### Source data ###

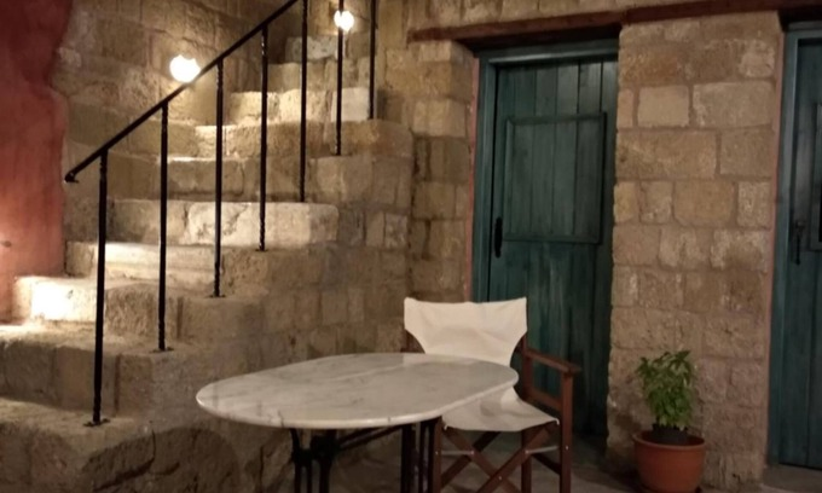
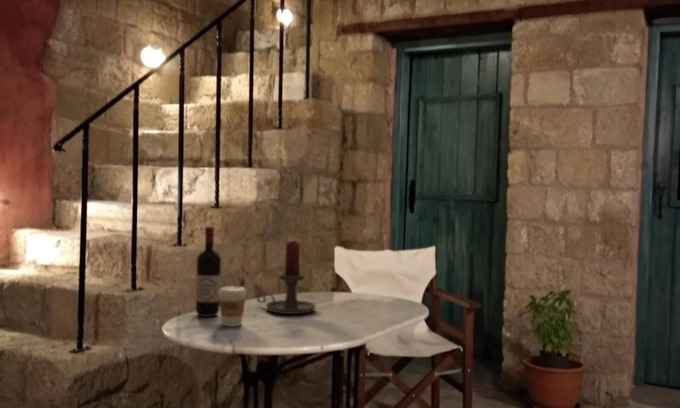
+ wine bottle [195,226,222,318]
+ coffee cup [218,285,247,328]
+ candle holder [256,240,317,315]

###

Exercise aim ▸ When an image appears in the data, skip it and output the rest exactly.

Reply ▸
+ wine bottle [195,226,222,318]
+ coffee cup [218,285,247,328]
+ candle holder [256,240,317,315]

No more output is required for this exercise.